-No me creo que llames desde El Bonillo
Esta fue la repuesta unánime, que recibí de mis amigos, cuando años más tarde, les llamé para decirles, que nosotros habíamos regresado a ese lugar.
Después de esta escueta respuesta, nadie más regresó. Así, que me quedé con las añoranzas de un tiempo vivido y que ya no se repetiría.
Al atardecer, sentado en las escaleras de la Iglesia, repasé mentalmente el último día vivido en su compañía.
El Bonillo era una población pequeña, cuyas calles estrechas, servían para proyectar sobre ellas la mayor sombra posible, evitando el aluvión del calor de mediodía. Casas blanqueadas y tejados rojizos, que le daban un aspecto fantasmal, cuando el sol ocupaba la mayor parte de ellos.
Durante el día, una luz intensa se cernía sobre el pueblo, y ante aquel fuego devorador, debíamos recluirnos en el interior de nuestras casas hasta la media tarde.
Pasado el torbellino de fuego, el pueblo recuperaba el pulso y las gentes ocupaban las calles, sin embargo, nada había que evitara el calor. Abanicos, helados, polos, agua fresca... todo era inútil.
Al anochecer comenzaba la vida. Las gentes sacaban a la puerta de sus casas, mesas y sillas, para cenar al aire libre, evitando así el calor del interior.
Luego la tertulia; futbol, política, y juegos de cartas, mientras, que las señoras, se ponían al corriente de los mentideros de la capital.
Para nosotros era el momento de jugar. De madrugada, nos recluíamos; agotados por el calor y el cansancio de los juegos, caímos en un sueño inquieto, pero suficiente para reponer fuerzas.
Las mañanas, luego de arreglados y desayunados, montábamos en las bicicletas y nos llegábamos a la orilla del arroyo. Ante la ausencia de agua en él, aprovechábamos la balsa del tío Gimeno, para darnos un baño.

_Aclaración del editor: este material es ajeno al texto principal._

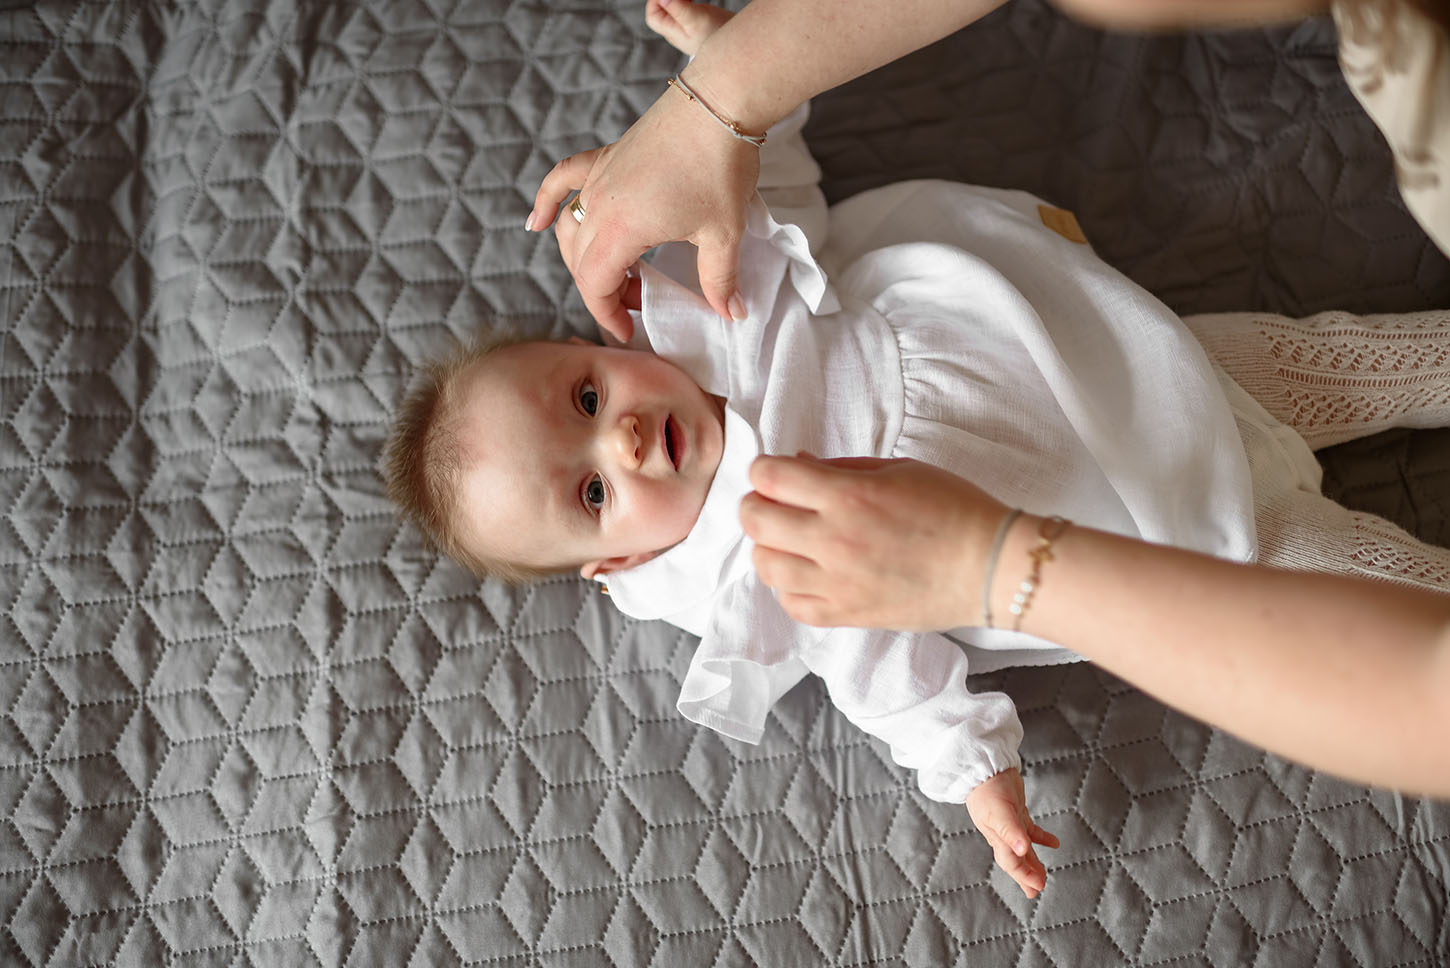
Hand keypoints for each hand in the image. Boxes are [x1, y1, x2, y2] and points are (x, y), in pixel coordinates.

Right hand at [528, 81, 759, 339]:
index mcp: (620, 229)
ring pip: (571, 229)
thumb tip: (731, 314)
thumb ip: (719, 280)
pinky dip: (545, 203)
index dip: (607, 315)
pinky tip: (535, 223)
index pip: (595, 285)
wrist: (719, 102)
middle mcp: (598, 204)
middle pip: (581, 262)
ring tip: (617, 274)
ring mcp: (597, 178)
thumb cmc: (720, 168)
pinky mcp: (605, 157)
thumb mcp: (723, 234)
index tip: (627, 331)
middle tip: (641, 302)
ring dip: (586, 259)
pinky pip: (561, 181)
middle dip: (605, 291)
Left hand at [646, 0, 734, 55]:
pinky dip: (686, 2)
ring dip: (679, 0)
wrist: (739, 48)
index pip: (653, 16)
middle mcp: (677, 32)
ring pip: (674, 10)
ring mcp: (688, 29)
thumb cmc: (717, 36)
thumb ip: (678, 9)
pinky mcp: (698, 25)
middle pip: (662, 12)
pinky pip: (685, 10)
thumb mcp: (696, 21)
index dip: (656, 1)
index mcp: (672, 33)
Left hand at [740, 455, 1011, 629]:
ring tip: (788, 539)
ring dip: (768, 546)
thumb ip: (840, 468)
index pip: (770, 477)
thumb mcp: (898, 469)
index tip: (774, 471)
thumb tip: (797, 465)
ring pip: (765, 565)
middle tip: (774, 502)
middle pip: (756, 520)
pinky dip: (788, 587)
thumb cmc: (953, 509)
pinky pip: (791, 604)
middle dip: (757, 504)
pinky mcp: (846, 615)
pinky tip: (807, 573)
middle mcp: (835, 540)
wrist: (990, 567)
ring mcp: (837, 583)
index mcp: (848, 496)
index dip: (764, 469)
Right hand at [965, 768, 1058, 898]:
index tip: (1038, 886)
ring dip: (1032, 862)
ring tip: (1042, 874)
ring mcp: (1010, 824)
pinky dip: (1041, 838)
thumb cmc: (987, 790)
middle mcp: (1002, 834)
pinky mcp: (1016, 812)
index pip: (1011, 863)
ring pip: (1023, 849)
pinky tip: (1053, 843)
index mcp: (997, 838)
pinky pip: (1030, 830)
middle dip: (1026, 876)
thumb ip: (1010, 831)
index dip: (1024, 876)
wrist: (982, 767)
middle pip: (1016, 860)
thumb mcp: (998, 812)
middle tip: (1036, 890)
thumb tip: (1023, 851)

El tiempo transcurrió inexorablemente. Acabadas las vacaciones, y por lo oído a nuestros mayores, aquel sería el último verano que pasaríamos juntos.
Las lágrimas acudieron puntuales al encuentro con nuestra pena. Pero en nuestro espíritu, quedaría la promesa de mantener el fuego de aquella amistad.
Tristes y sin ganas de jugar, transcurrió la tarde en el mismo lugar que ahora me encontraba. Cada uno expuso, lo que había supuesto para él aquellos años. La cena resultó triste y silenciosa. Las familias recogieron sus enseres y los cargaron en el coche. Al día siguiente, iniciaríamos el camino de regreso a la gran ciudad.